§ **REQUIRED WORK**: Return each line of the listing exactly as written.

== MATERIALS PROVIDED

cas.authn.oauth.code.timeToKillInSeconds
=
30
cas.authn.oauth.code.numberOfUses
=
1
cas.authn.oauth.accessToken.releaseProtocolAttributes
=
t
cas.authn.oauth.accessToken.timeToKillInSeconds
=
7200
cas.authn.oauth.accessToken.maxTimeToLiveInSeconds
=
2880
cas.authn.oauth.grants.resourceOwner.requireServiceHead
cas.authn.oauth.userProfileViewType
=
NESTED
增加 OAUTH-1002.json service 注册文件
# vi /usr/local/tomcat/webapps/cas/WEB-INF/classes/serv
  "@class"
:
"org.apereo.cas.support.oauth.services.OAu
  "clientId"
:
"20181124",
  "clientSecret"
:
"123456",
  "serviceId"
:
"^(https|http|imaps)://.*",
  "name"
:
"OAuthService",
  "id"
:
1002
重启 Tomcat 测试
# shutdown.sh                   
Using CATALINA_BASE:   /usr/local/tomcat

====

§ **RESPONSE TO THE TASK**:
cas.authn.oauth.code.timeToKillInSeconds
=
30
cas.authn.oauth.code.numberOfUses
=
1
cas.authn.oauth.accessToken.releaseProtocolAttributes
=
t
cas.authn.oauth.accessToken.timeToKillInSeconds
=
7200
cas.authn.oauth.accessToken.maxTimeToLiveInSeconds
=
2880
cas.authn.oauth.grants.resourceOwner.requireServiceHead
cas.authn.oauth.userProfileViewType
=
NESTED
增加 OAUTH-1002.json service 注册文件
# vi /usr/local/tomcat/webapps/cas/WEB-INF/classes/serv
  "@class"
:
"org.apereo.cas.support.oauth.services.OAu
  "clientId"
:
"20181124",
  "clientSecret"
:
"123456",
  "serviceId"
:
"^(https|http|imaps)://.*",
  "name"
:
"OAuthService",
  "id"
:
1002
重启 Tomcat 测试
# shutdown.sh                   
Using CATALINA_BASE:   /usr/local/tomcat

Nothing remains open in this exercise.